Your examples are of smaller-density or larger-surface-area objects, not lighter ones. A bedsheet is heavier than a penny.

> Actual matter is not an infinitely small point in space, and generates its own gravity field, so the heavy rock will land a tiny bit sooner than the lighter one, because it pulls Earth stronger towards itself

When you're timing how long it takes for the rock to land, you're considering the Earth as fixed and applying gravity to the rock's center of mass. The force applied between the Earth and the rock is F = G * (mEarth * mRock) / r^2

So the force that accelerates a twice-as-heavy rock is twice as large.

But the acceleration of that rock towards the earth is a = F/mRock, so in the end, if the rock is twice as heavy, its acceleration is still exactly the same as the lighter rock's.

> but then only if you drop the test bodies one by one (serially), and not together (in parallel, where the difference cancels out).

What are you talking about!?

If you want to split hairs, you could argue that if you drop them serially you're doing a minute change to the Earth's mass (which is actually so minuscule it makes no difference).

But even in your parallel universe of physics where the "heavier rock pulls the earth towards it", you're reaching a paradox similar to the one Galileo was testing for: if I link the heavy and the light rock together, they should fall slower than the heavy rock alone (because the light rock is slowing it down) but also fall faster than the heavy rock (because the total mass of the system is higher).
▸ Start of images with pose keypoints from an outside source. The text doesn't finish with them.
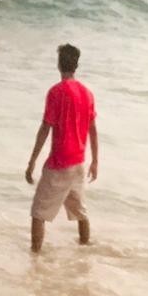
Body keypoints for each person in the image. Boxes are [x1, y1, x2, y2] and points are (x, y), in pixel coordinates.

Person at [24, 43, 98, 254]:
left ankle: (35, 256)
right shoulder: (87, 93)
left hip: (59, 163)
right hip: (78, 163)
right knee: (81, 212)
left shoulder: (56, 92)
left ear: (59, 64)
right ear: (76, 65)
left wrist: (32, 162)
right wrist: (95, 161)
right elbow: (93, 129)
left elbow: (45, 128)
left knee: (38, 213)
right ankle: (85, 251)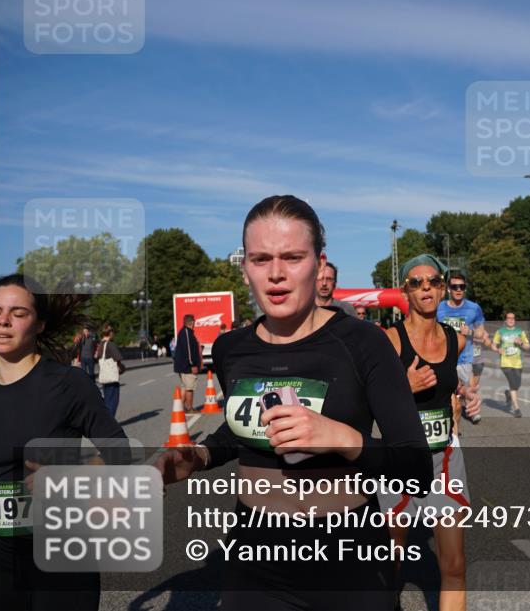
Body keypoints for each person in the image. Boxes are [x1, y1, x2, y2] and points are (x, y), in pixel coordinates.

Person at [153, 195, 431, 611]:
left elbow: (417, 471)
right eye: (261, 259)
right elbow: (241, 430)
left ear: (319, 265)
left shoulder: (363, 343)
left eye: (293, 257)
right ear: (244, 267)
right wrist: (198, 456)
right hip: (256, 562)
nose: (277, 274)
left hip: (349, 560)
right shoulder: (232, 348)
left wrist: (342, 437)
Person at [0, 274, 129, 611]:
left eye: (18, 313)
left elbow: (119, 451)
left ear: (39, 325)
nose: (3, 321)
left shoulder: (67, 383)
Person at [380, 255, 481, 611]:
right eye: (416, 282)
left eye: (433, 281)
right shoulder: (390, 341)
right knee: (390, 563)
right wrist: (402, 388)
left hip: (445, 457)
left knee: (454, 565)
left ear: (442, 288)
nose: (426, 287)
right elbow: (365, 403)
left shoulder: (454, 341)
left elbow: (452, 385)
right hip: (398, 459)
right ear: (405, 291)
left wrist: (466, 396)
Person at [436, 271, 486, 429]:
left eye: (462, 286)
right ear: (448, 289)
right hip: (444, 359)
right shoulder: (439, 308)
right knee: (453, 403)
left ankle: (469, 411)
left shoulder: (474, 308)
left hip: (465, 359)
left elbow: (481, 334)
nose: (458, 289)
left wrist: (470, 332)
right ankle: (452, 432)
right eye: (454, 286)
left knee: (467, 392)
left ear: (465, 289)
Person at [492, 313, 530, 417]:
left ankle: (508, 393)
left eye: (513, 318)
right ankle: (516, 409)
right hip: (505, 362)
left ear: (515, 320)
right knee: (513, 383)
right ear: (505, 320)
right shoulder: (500, 332)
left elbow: (528, 346)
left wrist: (521, 343)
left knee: (517, 384)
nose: (511, 320)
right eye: (509, 318)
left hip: (518, 362)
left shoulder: (520, 331)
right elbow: (493, 345)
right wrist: (497, 349)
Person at [172, 314, 202, 413]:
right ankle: (189, 408)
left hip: (183, 365)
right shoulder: (186, 333)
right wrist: (192, 364)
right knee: (190, 387)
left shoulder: (185, 332)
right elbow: (188, 350)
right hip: (187, 366)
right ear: (192, 322)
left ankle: (180, 408)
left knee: (185, 387)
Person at [95, 324, 126, 417]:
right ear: (110, 333)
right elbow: (118, 357)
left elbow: (96, 357)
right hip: (112, 377)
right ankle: (110, 421)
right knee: (113, 401)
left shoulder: (100, 345)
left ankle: (105, 419)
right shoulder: (110, 344)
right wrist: (121, 367)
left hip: (104, 376)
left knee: (107, 399)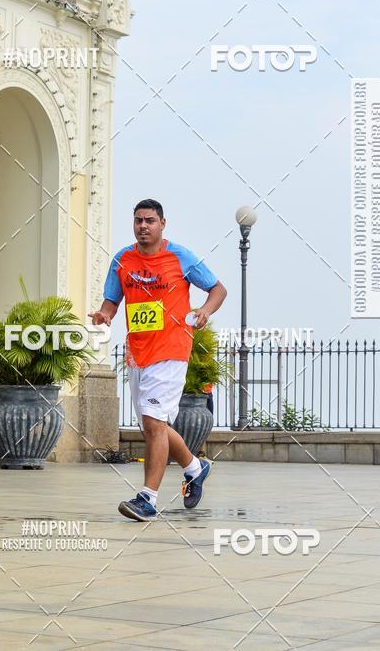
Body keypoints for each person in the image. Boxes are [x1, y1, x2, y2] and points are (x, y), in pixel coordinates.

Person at [90, 199, 226, 521]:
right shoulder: (123, 259)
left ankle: (147, 499)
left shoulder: (181, 257)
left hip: (172, 351)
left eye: (150, 220)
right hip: (139, 354)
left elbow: (218, 289)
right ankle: (195, 467)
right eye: (138, 221)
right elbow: (113, 300)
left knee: (152, 423)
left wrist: (205, 311)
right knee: (156, 426)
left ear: (163, 223)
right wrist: (105, 315)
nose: (143, 226)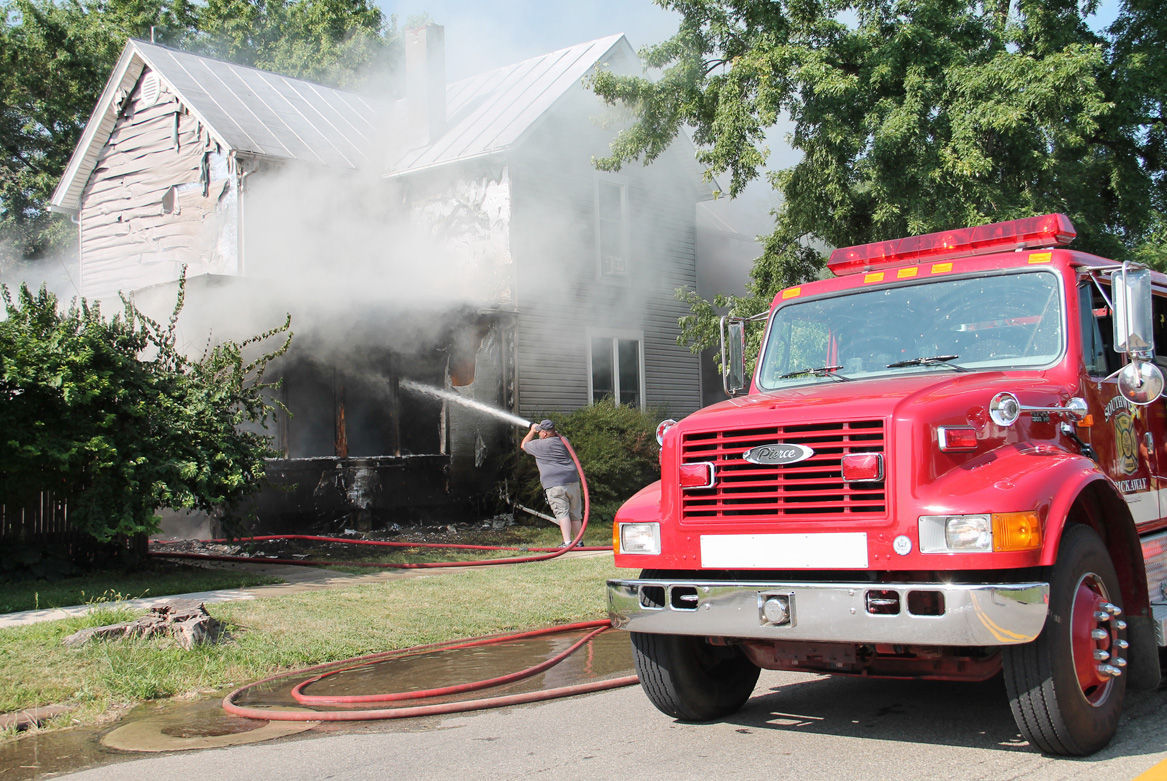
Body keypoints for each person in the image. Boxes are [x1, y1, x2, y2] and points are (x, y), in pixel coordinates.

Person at [520, 419, 582, 548]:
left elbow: (524, 445)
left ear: (544, 434)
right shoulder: (563, 441)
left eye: (540, 432)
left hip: (555, 484)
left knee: (562, 512)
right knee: (575, 513)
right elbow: (558, 435)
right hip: (572, 481)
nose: (538, 434)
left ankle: (567, 543)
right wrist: (549, 431)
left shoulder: (539, 445)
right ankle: (579, 542)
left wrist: (532, 431)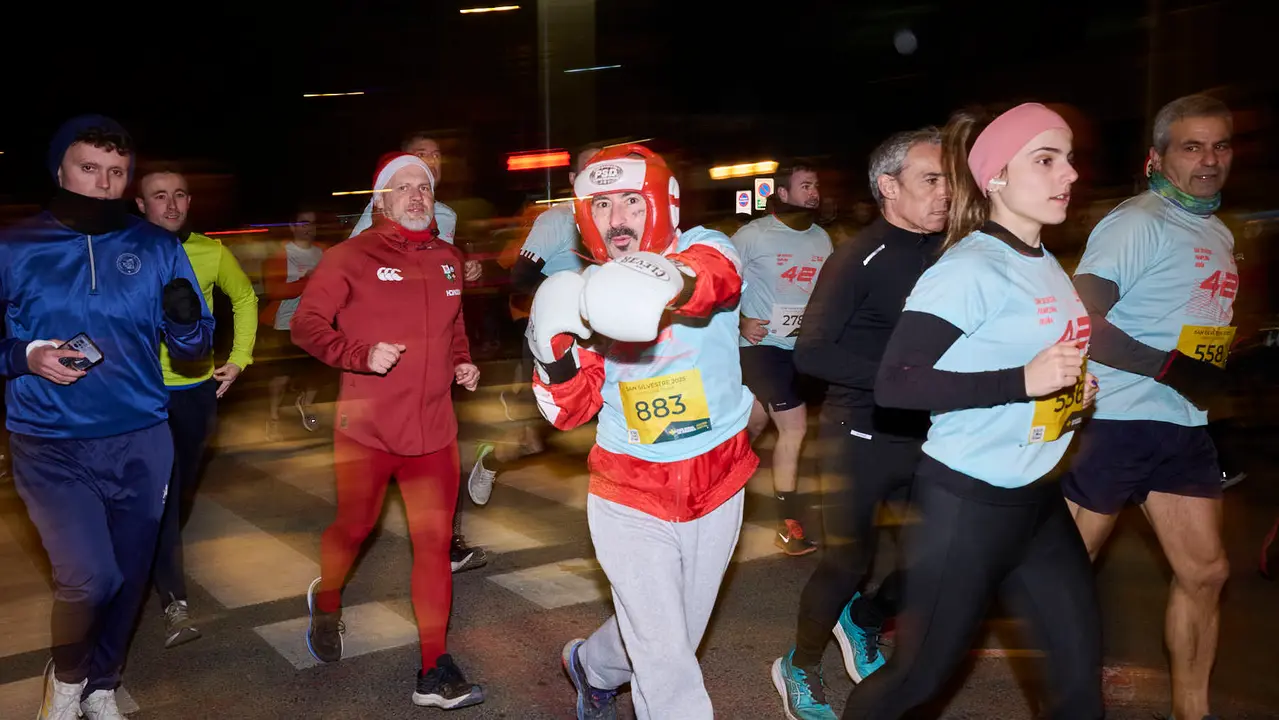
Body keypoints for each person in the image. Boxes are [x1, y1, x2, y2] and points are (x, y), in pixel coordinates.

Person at [845, 104, 1103, 719]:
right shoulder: (970, 267)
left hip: (1037, 502)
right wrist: (1024, 381)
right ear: (997, 177)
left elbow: (1024, 356)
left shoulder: (1043, 261)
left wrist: (1071, 389)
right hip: (966, 506)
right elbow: (896, 384)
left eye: (1068, 159)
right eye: (1045, 160)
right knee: (914, 682)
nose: (1068, 174)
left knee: (1078, 692)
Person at [528, 145, 756, 719]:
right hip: (629, 489)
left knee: (673, 635)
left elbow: (717, 279)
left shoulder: (706, 246)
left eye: (631, 200)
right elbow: (570, 411)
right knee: (667, 662)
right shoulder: (583, 293)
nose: (618, 219)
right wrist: (553, 357)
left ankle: (592, 666)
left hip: (717, 481)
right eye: (602, 205)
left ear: (660, 202)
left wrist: (668, 279)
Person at [0, 115, 214, 720]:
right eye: (89, 168)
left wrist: (185, 320)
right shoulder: (13, 247)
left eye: (116, 172)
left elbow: (195, 348)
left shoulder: (157, 246)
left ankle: (102, 684)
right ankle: (68, 681)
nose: (103, 182)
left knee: (128, 575)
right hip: (50, 442)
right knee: (89, 577)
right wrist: (24, 356)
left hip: (141, 439)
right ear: (59, 169)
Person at [1062, 94, 1238, 720]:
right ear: (1156, 159)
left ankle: (1193, 712)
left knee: (1206, 572)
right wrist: (1170, 366)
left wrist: (1221, 370)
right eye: (1192, 147)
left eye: (1220, 145)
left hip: (1182, 423)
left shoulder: (1217, 230)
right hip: (1115, 419)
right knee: (1063, 573)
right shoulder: (1139, 222)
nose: (1209, 160)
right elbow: (1082, 317)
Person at [291, 152, 484, 710]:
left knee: (433, 546)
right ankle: (328, 600)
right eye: (403, 188)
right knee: (354, 528)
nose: (416, 196)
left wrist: (462, 362)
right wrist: (358, 354)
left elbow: (454, 326)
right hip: (367, 431)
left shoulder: (448, 258)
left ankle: (433, 667)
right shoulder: (349, 257)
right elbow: (306, 325)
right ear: (380, 200)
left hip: (434, 432)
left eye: (424, 187)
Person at [773, 128, 949, 719]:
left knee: (940, 557)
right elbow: (811, 353)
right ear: (889, 187)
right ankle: (800, 664)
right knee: (847, 563)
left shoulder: (953, 252)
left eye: (949, 179)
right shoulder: (857, 258)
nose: (945, 192)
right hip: (859, 434)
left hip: (931, 435)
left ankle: (866, 618)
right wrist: (900, 379)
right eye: (931, 179)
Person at [136, 167, 258, 649]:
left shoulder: (212, 251)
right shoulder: (125, 254)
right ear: (140, 205)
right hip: (142, 395)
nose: (171, 205)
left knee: (178, 494)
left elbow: (244, 297)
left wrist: (240, 358)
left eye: (180, 195)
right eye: (159, 196)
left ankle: (154, 560)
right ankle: (174, 601)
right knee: (160, 495)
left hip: (195, 392)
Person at [466, 145, 602, 508]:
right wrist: (566, 296)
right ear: (573, 179)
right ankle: (492, 460)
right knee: (535, 438)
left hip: (607, 343)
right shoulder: (557, 221)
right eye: (591, 168)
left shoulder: (622, 220)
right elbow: (520, 278)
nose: (601, 175)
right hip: (554, 341)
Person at [731, 162, 832, 555]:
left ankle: (714, 473)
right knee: (794, 428)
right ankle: (788, 527)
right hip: (761, 348)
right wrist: (740, 322)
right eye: (805, 185)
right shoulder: (752, 236)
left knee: (753, 426)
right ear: (783, 194)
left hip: (800, 350)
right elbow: (718, 284)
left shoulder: (821, 238)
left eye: (816, 185)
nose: (814, 192)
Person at [260, 209, 329, 440]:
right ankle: (273, 418)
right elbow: (275, 290)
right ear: (292, 226)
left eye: (313, 223)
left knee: (318, 372)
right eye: (303, 223)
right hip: (285, 324)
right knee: (281, 377)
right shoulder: (282, 255)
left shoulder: (324, 252)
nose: (309, 227)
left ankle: (306, 404)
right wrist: (309, 280)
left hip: (317, 324)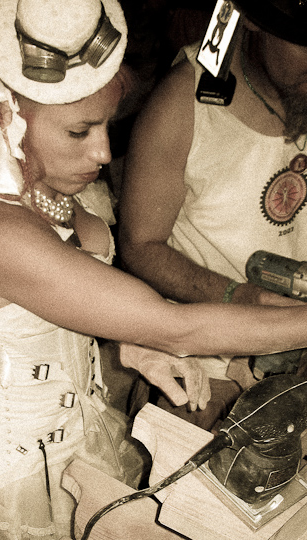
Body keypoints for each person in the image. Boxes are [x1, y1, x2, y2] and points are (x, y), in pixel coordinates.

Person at [0, 0, 307, 540]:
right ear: (12, 117)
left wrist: (130, 348)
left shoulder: (32, 186)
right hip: (20, 466)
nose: (104, 153)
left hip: (74, 430)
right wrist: (161, 336)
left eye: (105, 125)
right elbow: (181, 324)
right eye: (80, 130)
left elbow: (57, 306)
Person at [119, 0, 307, 429]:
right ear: (256, 19)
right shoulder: (183, 103)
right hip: (203, 364)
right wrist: (237, 298)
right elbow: (140, 246)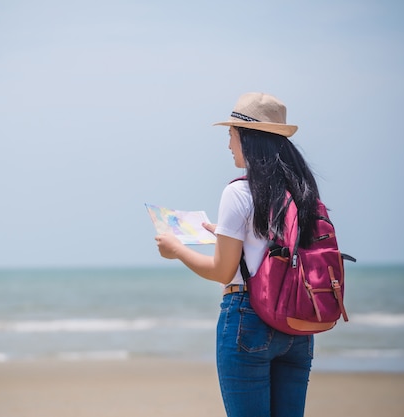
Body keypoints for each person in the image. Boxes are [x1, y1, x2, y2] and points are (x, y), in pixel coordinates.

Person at [155, 92, 318, 417]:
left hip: (248, 318)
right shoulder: (299, 191)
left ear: (248, 137)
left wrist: (178, 250)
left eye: (231, 135)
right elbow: (274, 249)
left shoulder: (239, 191)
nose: (228, 145)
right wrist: (226, 233)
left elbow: (221, 270)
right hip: (296, 325)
https://en.wikipedia.org/wiki/Galileo%27s_Leaning_Tower_of_P...



Ah. Here I am, taking the time to write this because I didn't have the useful bookmarklet[0] turned on in this browser window, and therefore I missed the emoji warning that would have told me I'm replying to some LLM trolling me with no understanding of physics.

[0]: https://news.ycombinator.com/item?id=48717632


Nah, temporal isn’t a bot.


Ah you're right, I'm seeing that from the response in another comment now.

I am puzzled by the claims upthread though, would love to have their response on it.